Our computer systems are more fragile than we might like to think. Forcing a shutdown during an update can lead to this update impacting important areas of the system. And when something misfires, it can create large headaches.
Ensuring your team members frequently save their progress and follow all recommended usage practices will help guard against contributing to software corruption and potentially losing important Salesforce data.
5. Mishandling Metadata
Metadata is an essential aspect of a well-functioning Salesforce environment. Here are a few Salesforce features that are powered by metadata:
- Platform customizations
- Screen and page layouts
- Permission information
- Interconnected fields
- Creation information
Every piece of information from a screen change for a form, updating customer information, or a new piece of code update generates metadata.
This information needs to be protected as much as any other type of Salesforce system data. Failure to do so will result in these operations grinding to a halt. Input data might populate the wrong field and become lost. Stored repositories can become missing.

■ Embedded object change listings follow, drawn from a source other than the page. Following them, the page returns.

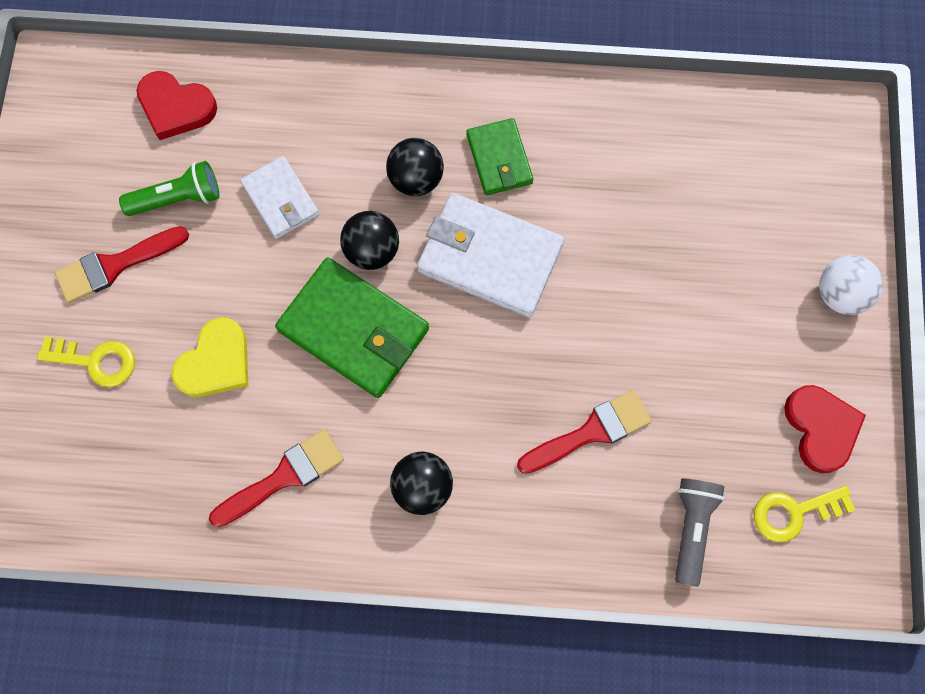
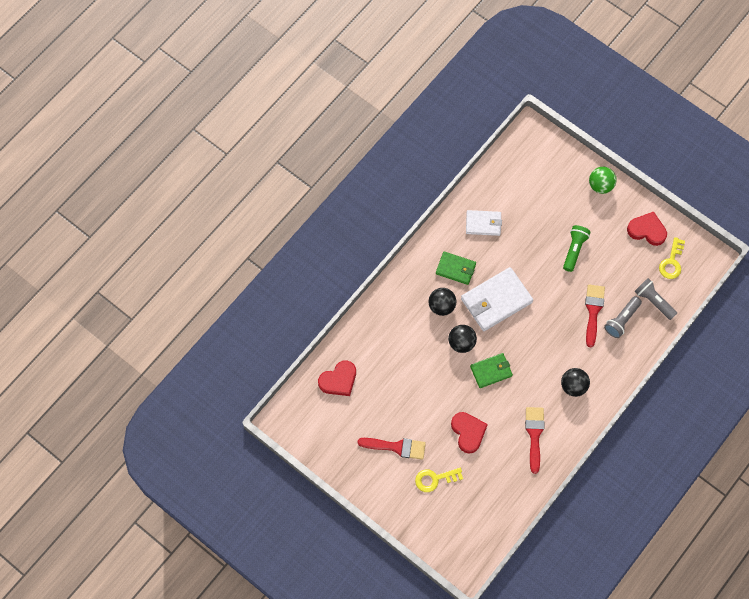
camera: 55 degrees left, 5 degrees down
(95, 361) = (435, 479): yellow key -> yellow key turned 150 degrees counterclockwise
(115, 265) = (396, 447): red brush -> red brush turned 90 degrees counterclockwise
(178, 198) = (383, 404): green flashlight -> green flashlight (574, 250)
(216, 362) = (468, 432): yellow heart -> red heart
(281, 199) = (413, 364): white wallet -> white wallet (483, 224)
(354, 330) = (491, 371): green wallet -> green wallet, size x0.59
(611, 493) = (621, 320): none -> grey flashlight
(840, 294) = (600, 185): white ball -> green ball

Improper handling of metadata can compromise release quality, lead to downtime, and expose sensitive or protected data.
Automation can be utilized to reduce errors from manual process. Metadata needs to be protected and controlled at a granular level. A failure to do so will have wide-ranging effects on your Salesforce system.
6. Bad Code
The stability of your Salesforce environment is directly tied to the quality of code with which it is built.
Any errors in the coding structure that make it through the development pipeline and into production instantly become a liability and can contribute to lost or corrupted data.
This includes examples of improperly linked fields, as we saw with mishandling metadata. Bad code can also create Salesforce data security issues that contribute to cyberattacks.
Continually verifying the quality of all code integrations will not only provide the best possible product, but it will also create a more secure product. Static code analysis automates this process to alert developers to coding errors in real time, instead of waiting for a future checkpoint.
This saves time and money, while also contributing to successful deployments and a reduction in the likelihood of data loss.